28 August at 10:06 | Open on tech.lgbt

Dr. Evan J. Gowan

@hongminhee I remember back when I first started learning Japanese and my phone was seemingly incapable of using Japanese fonts, and I was learning the wrong way to write characters like 過.

28 August at 10:38 | Open on fediscience.org

洪民憙 (Hong Minhee)

@DrEvanGowan Haha, that's funny! 😆

28 August at 10:46 | Open on fosstodon.org

esa

@hongminhee

Bulgarian also afaik, with example under "unicode is locale-dependent" here:
https://tonsky.me/blog/unicode/

Us non-english westerners mostly just have to deal with anglo systems changing some letters and the meaning of the word, though. I occasionally wish q wasn't in ascii just so they'd have to deal with it as well.

28 August at 10:43 | Open on snabelen.no

Bruno Girin

@hongminhee even in European languages: it can impact sorting order or capitalisation to start with. Variations like the ones in East Asian languages are also present. The only reason why Western languages can mostly ignore that problem is because Unicode has a large number of glyph variations for the Latin alphabet but that creates other problems such as canonicalisation.

Anyway, all this to say I agree and anyone who says the lang attribute is useless has some learning to do.

28 August at 11:04 | Open on mastodon.me.uk

gullevek ☢️

@hongminhee @jannem Biggest mistake in Unicode. Ever.

28 August at 11:46 | Open on famichiki.jp

Janne Moren

@gullevek @hongminhee
Yep. These should all have had their own codepoints.

28 August at 13:18 | Open on fosstodon.org

Residual Entropy

@hongminhee@fosstodon.org Yeah sooo many people just make assumptions like that :(

28 August at 12:49 | Open on kitsunes.club

reviewer 2 :Schwerified:

@hongminhee it’s not trivial to determine per se, but a cross-entropy classifier on character bigrams (that is, 1990s NLP) is surprisingly accurate at determining the language of a string.

However—and this is the big caveat—it’s only trivial if (1) you know where the language boundaries are and (2) the string is long enough to get robust bigram statistics.

Even if you weren’t to specify the language, “lang” solves problem (1) readily.

28 August at 12:54 | Open on lingo.lol

洪民憙 (Hong Minhee)

@thedansimonson Yeah, but East Asian languages often be too short, e.g., 孤立無援, which is a valid sentence in Korean, Chinese, and Japanese. 😅

28 August at 12:58 | Open on fosstodon.org

reviewer 2 :Schwerified:

@hongminhee oh yea totally—but is it common to mix strings of that length on a website containing multiple languages? I’d suspect generally, where things get mixed up, the shortest you might have is a link or button.

28 August at 13:15 | Open on lingo.lol

洪民憙 (Hong Minhee)

RECORDS FOR PROCESSING
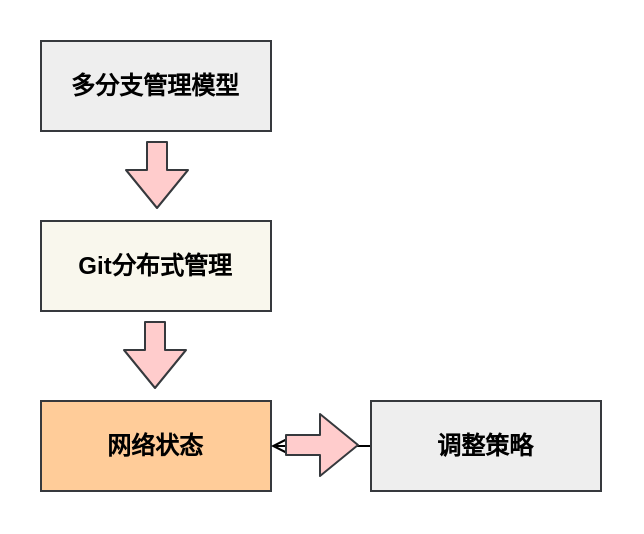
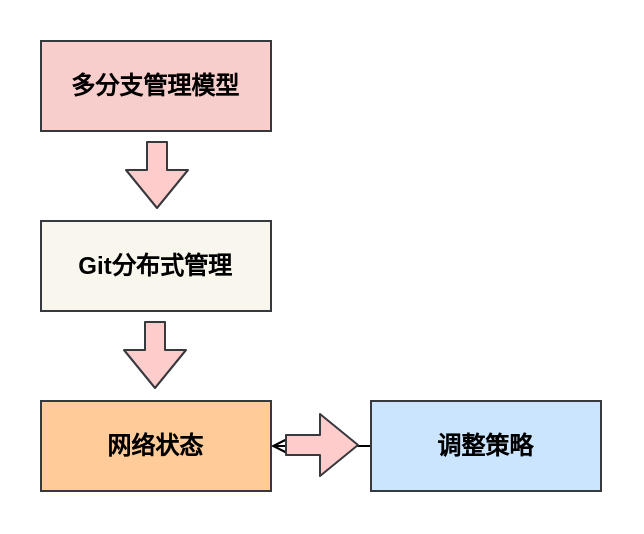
  <mxCell id="0" />
  <mxCell id="1" parent="0" />
  <mxCell id="2" value="&lt;b&gt;网络状态&lt;/b&gt;" style="rounded=0;whiteSpace=wrap;html=1;fillColor=#ffcc99;strokeColor=#36393d;" vertex="1" parent="1"><mxGeometry x="20" y="200" width="115" height="45" as="geometry" /></mxCell>
  <mxCell id="3" value="&lt;b&gt;Git分布式管理&lt;/b&gt;" style="rounded=0;whiteSpace=wrap;html=1;fillColor=#f9f7ed;strokeColor=#36393d;" vertex="1" parent="1"><mxGeometry x="20" y="110" width="115" height="45" as="geometry" /></mxCell>
- <mxCell id="4" value="&lt;b&gt;多分支管理模型&lt;/b&gt;" style="rounded=0;whiteSpace=wrap;html=1;fillColor=#eeeeee;strokeColor=#36393d;" vertex="1" parent="1"><mxGeometry x="20" y="20" width="115" height="45" as="geometry" /></mxCell>
+ <mxCell id="4" value="&lt;b&gt;多分支管理模型&lt;/b&gt;" style="rounded=0;whiteSpace=wrap;html=1;fillColor=#f8cecc;strokeColor=#36393d;" vertex="1" parent="1"><mxGeometry x="20" y="20" width="115" height="45" as="geometry" /></mxCell>
  <mxCell id="5" value="" style="edgeStyle=orthogonalEdgeStyle;rounded=0;orthogonalLoop=1;jettySize=auto;html=1;endArrow=open;" edge="1" parent="1" source="6" target="2"><mxGeometry relative="1" as="geometry" /></mxCell>
- <mxCell id="6" value="&lt;b&gt;调整策略&lt;/b&gt;" style="rounded=0;whiteSpace=wrap;html=1;fillColor=#eeeeee;strokeColor=#36393d;" vertex="1" parent="1"><mxGeometry x="185" y="200" width="115" height="45" as="geometry" /></mxCell>
+ <mxCell id="6" value="&lt;b&gt;调整策略&lt;/b&gt;" style="rounded=0;whiteSpace=wrap;html=1;fillColor=#cce5ff;strokeColor=#36393d;" vertex="1" parent="1"><mxGeometry x="185" y="200" width="115" height="45" as="geometry" /></mxCell>
  <mxCell id="7" value="" style="shape=flexArrow;endArrow=classic;html=1;fillColor=#ffcccc;strokeColor=#36393d;" edge="1" parent="1"><mxGeometry width="50" height="50" relative="1" as="geometry"><mxPoint x="78" y="70" as="sourcePoint" /><mxPoint x="78" y="104" as="targetPoint" /></mxGeometry></mxCell>
  <mxCell id="8" value="" style="shape=flexArrow;endArrow=classic;html=1;fillColor=#ffcccc;strokeColor=#36393d;" edge="1" parent="1"><mxGeometry width="50" height="50" relative="1" as="geometry"><mxPoint x="77" y="160" as="sourcePoint" /><mxPoint x="77" y="194" as="targetPoint" /></mxGeometry></mxCell>
  <mxCell id="9" value="" style="shape=flexArrow;endArrow=classic;html=1;fillColor=#ffcccc;strokeColor=#36393d;" edge="1" parent="1"><mxGeometry width="50" height="50" relative="1" as="geometry"><mxPoint x="142" y="222" as="sourcePoint" /><mxPoint x="179" y="222" as="targetPoint" /></mxGeometry></mxCell>
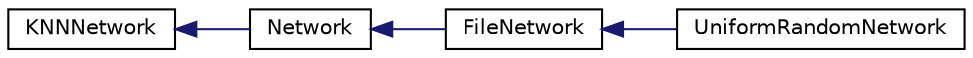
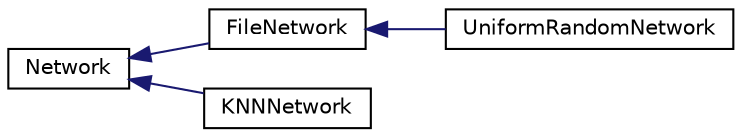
  digraph {
    rankdir=LR
    node [color=black fillcolor=white fontname=Helvetica fontsize=10 shape=record style=filled]
    edge [color=midnightblue dir=back fontname=Helvetica fontsize=10 labelfontname=Helvetica labelfontsize=10 style=solid]
    n1 [height=0.2 label=Network width=0.4]
    n2 [height=0.2 label=FileNetwork width=0.4]
    n3 [height=0.2 label=KNNNetwork width=0.4]
    n4 [height=0.2 label=UniformRandomNetwork width=0.4]
    n1 -> n2
-   n3 -> n1
+   n1 -> n3
    n2 -> n4
  }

TASKS TO COMPLETE
**A.** Collect every line of the rows that contains the string "fontname", and copy each one.
**B.** Write the next part of the thread on Unicode and the lang attribute, starting where it ends.

ANSWERS FOR THIS EXERCISE
**A.**
    node [color=black fillcolor=white fontname=Helvetica fontsize=10 shape=record style=filled]
    edge [color=midnightblue dir=back fontname=Helvetica fontsize=10 labelfontname=Helvetica labelfontsize=10 style=solid]

**B.**
@thedansimonson You're right, the shortest ones are buttons or links in a navigation bar.

28 August at 13:19 | Open on fosstodon.org

Martin Seeger

@hongminhee The German Umlaut division, Ü-Battalion agrees 😁. ASCII is for people playing live in easy mode.

28 August at 12:55 | Open on infosec.exchange

King Calyo Delphi

@hongminhee Oh, today I learned something! 🤯

I don't use east asian languages but knowing that the lang attribute also affects TTS is something I'm gonna take with me to the accessibility bank 100%. 👌💯

28 August at 13:21 | Open on rubber.social

James Wood

@hongminhee How accurately are `lang` attributes placed in practice? I remember seeing “直” displayed wrong for the intended language on social media before (and, by the way, I don't think it's possible for me to specify the intended language in my quote there), and I often see people on the Fediverse who set-and-forget their language and then post in a different language, which you can tell on the client I use because it offers to translate the message.

28 August at 14:27 | Open on mathstodon.xyz

洪民憙 (Hong Minhee)

@mudri Yes, in practice, people often don't even specify the lang attribute at all, and as you said, even on fediverse, there are many people who post without setting the language correctly. 🤦

28 August at 14:34 | Open on fosstodon.org

Leonardo Ferreira Fontenelle

@mudri @hongminhee I guess the most common problem with lang is it often not being used when it should

28 August at 14:56 | Open on mastodon.social

arclight

@hongminhee Sometimes it's worth reading the comments. I'm certain that I should have been called out like that back when I was more of a 25-year-old dumbass. The internet has exposed us all to many things we'd otherwise be ignorant of, giving us a much greater chance to step in it and a bigger microphone to broadcast our jackassery.

28 August at 15:40 | Open on oldbytes.space

Frost, Wolffucker 🐺:therian:

@hongminhee Fuck Han unification!

28 August at 16:20 | Open on masto.brightfur.net

Erik

@hongminhee I think it's (a portion of) the English. Not a programmer but I use a minimum of three languages daily and work with lots of disabled students. This seems hyper relevant

28 August at 19:46 | Open on warhammer.social

Seiðr

@hongminhee Sincerely, I believe this is mostly a very USAmerican and English thing. The moment you are not English-native and have to interact with tech, you start from a "the world is not made for me" position that they usually take for granted.

28 August at 20:23 | Open on mstdn.social

@hongminhee 근데 정작 한국 웹도 이걸 신경쓰지 않는 것 같고... 일본제인 미스키도 이를 붙여주는 기능을 제공하지 않죠.

한국쪽 마스토돈 사용자도 언어 설정에 그렇게 신경쓰지 않는 듯 하고요.

29 August at 5:40 | Open on mastodon.social

洪民憙 (Hong Minhee)

@ssharp 맞습니다…

29 August at 5:41 | Open on fosstodon.org

Kote Isaev

@hongminhee Wow! I could not imagine that it is _that_ bad!.
In the comments of thread `lang` attribute necessary and useful not only in context of East Asian languages, but in cases like Polish word on English wiki page, or German within English or wice versa. So aspect the lang attr addesses present for any region or language, not for East Asian.
Never thought that there are so culturally-blind people in IT sphere. May be this is because i working in a distributed and diverse team for years.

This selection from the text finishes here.